Couldn't the three lines above be said more succinctly as "return
sub_parse_res;"?

> +
>       }
>       /*
>        * Please update _git_fetch() in git-completion.bash when you
>        * add new filters
>        */
>  
>       if (errbuf)
>               strbuf_addf(errbuf, _("invalid filter-spec '%s'"), arg);
>  
>       memset(filter_options, 0, sizeof(*filter_options));
>       return 1;
>  }
>  
> +static int digit_value(int c, struct strbuf *errbuf) {
> +     if (c >= '0' && c <= '9')
> +             return c - '0';
> +     if (c >= 'a' && c <= 'f')
> +             return c - 'a' + 10;
> +     if (c >= 'A' && c <= 'F')
> +             return c - 'A' + 10;

I'm sure there's something I'm missing here. But why are you manually
decoding hex instead of using strtol or sscanf or something?

> +
> +     if (!errbuf)
> +             return -1;
> +
> +     strbuf_addf(errbuf, _("error in filter-spec - "));
> +     if (c)
> +             strbuf_addf(
> +                     errbuf,
> +                     _("expect two hex digits after %%, but got: '%c'"),
> +                     c);
> +     else
> +             strbuf_addf(
> +                     errbuf,
> +                     _("not enough hex digits after %%; expected two"));
> +
> +     return -1;
> +}
> +
> +static int url_decode(struct strbuf *s, struct strbuf *errbuf) {
> +     char *dest = s->buf;
> +     char *src = s->buf;
> +     size_t new_len;
> +
> +     while (*src) {
> +             int digit_value_0, digit_value_1;
> +
> +             if (src[0] != '%') {
> +                     *dest++ = *src++;
> +                     continue;
> +             }
> +             src++;
> +
> +             digit_value_0 = digit_value(*src++, errbuf);
> +             if (digit_value_0 < 0)
> +                     return 1;
> +             digit_value_1 = digit_value(*src++, errbuf);
> +             if (digit_value_1 < 0)

__________________________________________________

### [Jobs]
A. In the patch review, what single statement does the reviewer suggest could replace the three lines above?
B. Continue the patch review from the point where it stops.

### [Dataset excerpt]
__________________________________________________

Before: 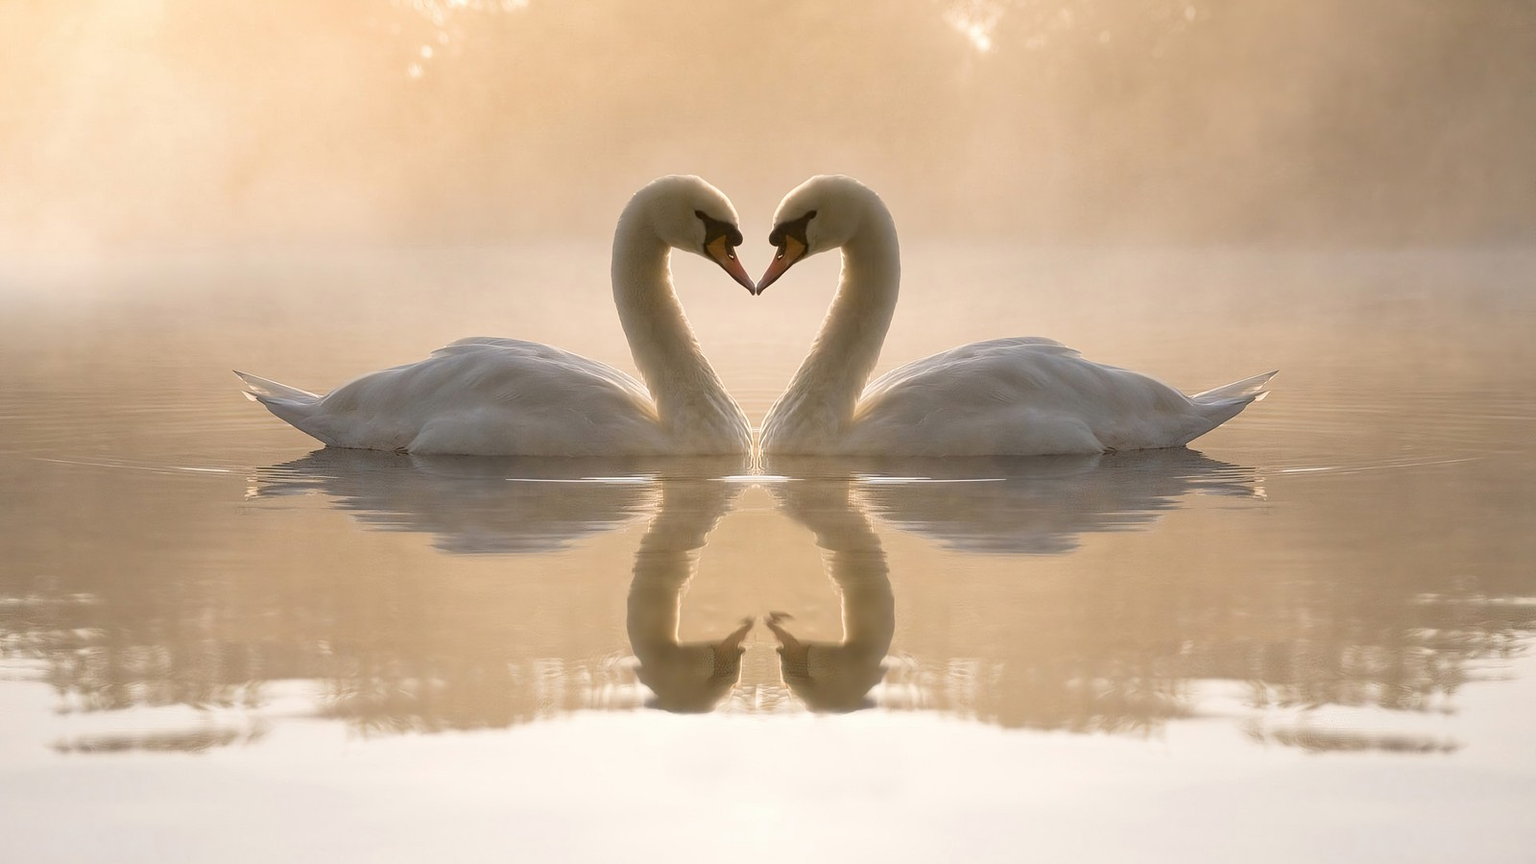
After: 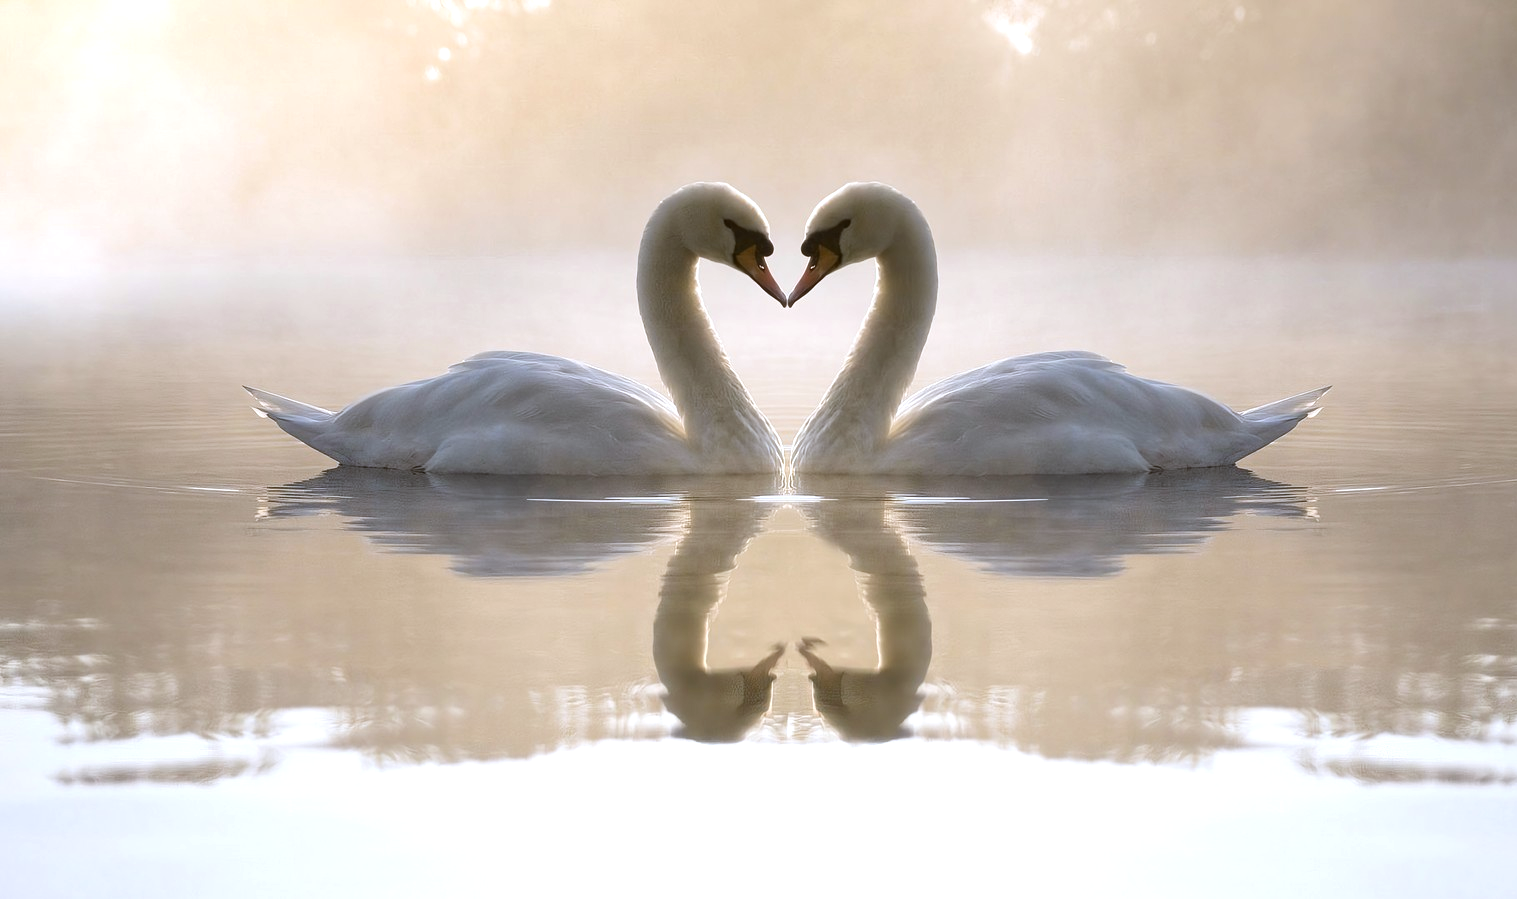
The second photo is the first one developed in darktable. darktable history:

__________________________________________________

### [Answers to the exercises]
A. "return sub_parse_res;"

B.
> +                     return 1;
> +             *dest++ = digit_value_0 * 16 + digit_value_1;
> +     }
> +     new_len = dest - s->buf;
> +     strbuf_remove(s, new_len, s->len - new_len);
> +
> +     return 0;
> +}
> +
> +static const char *RESERVED_NON_WS = "~`!@#$^&*()[]{}\\;'\",<>?";
> +
> +static int has_reserved_character(
> +     struct strbuf *sub_spec, struct strbuf *errbuf)
> +{
> +     const char *c = sub_spec->buf;
> +     while (*c) {
> +             if (*c <= ' ' || strchr(RESERVED_NON_WS, *c))
> +                     goto found_reserved;
> +             c++;
> +     }
> +
> +     return 0;
> +
> +found_reserved:

What's the value of doing this in a goto instead of embedded in the
while loop?

> +     if (errbuf)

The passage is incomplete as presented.